J'étais d'abord parti pour faire de la recherche en macro-économie, en m'intéressant par exemple au calcul de l'impact des taux de prélèvements obligatoires sur le chômage. Je me suis penché sur la question des alliances stratégiques dans le domaine de l'automobile.

C'est ainsi que je suis remonté à la notion même d'entreprise et constaté qu'il existait beaucoup de débats au niveau international afin de définir ce qu'est une entreprise et à quoi elle sert. Mon idée était donc de proposer une nouvelle théorie afin de définir son rôle sociétal.

Dans vos travaux, vous évoquez la théorie de l'entreprise comme "une entité fondée sur le pouvoir" ?

DONNÉES FOURNIES
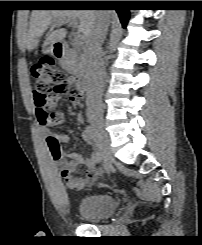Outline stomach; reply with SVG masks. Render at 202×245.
Here are the masks:
<instances>
[{"label":"stomach","instance_id":"stomach-1","mask_svg":"<svg viewBox=\"0 0 202 245\" xmlns=\"http://www.w3.org/2000/svg\"><path fill=\"white\" fill-rule=\"evenodd\" d=\"M42 53L43 54L53 55L54 54V44L44 45L43 49H42Z\"/></svg>","mask_w":202,"mask_h":245}]
</instances>
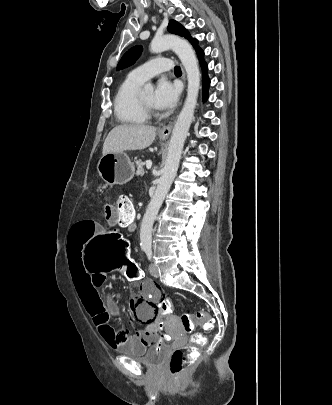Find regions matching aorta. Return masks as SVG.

CONSIGNE DONNÉE 1
Dans l'extrait sur la théorie de l'entreprise, à quel domaine se rattachaient les alliances stratégiques étudiées ?
CONSIGNE DONNÉE 2
Dans l'extrait sur la théorie de l'entreprise, recopiez le passage commençant par "J'étais d'abord parti" et allant jusqu'à "domaine de l'automobile.", en substituant "pouvoir d'achat" à "chômage".
CONSIGNE DONNÉE 3
Prolongez l'extrait sur la théorie de l'entreprise à la suite de sa dernière phrase.

RÉSULTAT FINAL 1
Au domaine de l'automobile.

RÉSULTAT FINAL 2
J'étais d'abord parti pour faire de la recherche en macro-économie, en m'intéressant par exemple au calcul de l'impact des taux de prélèvements obligatoires sur le pouvoir d'achat. Je me suis penché sur la question des alliances stratégiques dans le domaine de l'automobile.

RÉSULTAT FINAL 3
L'objectif de cette thèse était avant tout de composer une théorie et de l'appliquer aux enjeux modernes de la gouvernance. Je voulais montrer une entreprise n'est pas uniquement le résultat du fonctionnement de son dirigeant, mais de l'ensemble des personnes qui contribuent à sa réussite. L'entreprise est en réalité un bien commun privé, au service de la société et de l'intérêt général. Pour cela, il a fallu passer par une approche pluridisciplinaire avec d'autres matières telles que les relations de pouvoir qui ont toujours été l'un des grands bannis des sciences économiques. Car en intégrant la question du pouvoir, les modèles mathématiques ne tiennent plus.

Le prix que vous venez de recevoir récompense le caractère appliqué des travaux soumis. Vous avez vous-même proposé vos travaux comme support à certaines réflexions politiques ?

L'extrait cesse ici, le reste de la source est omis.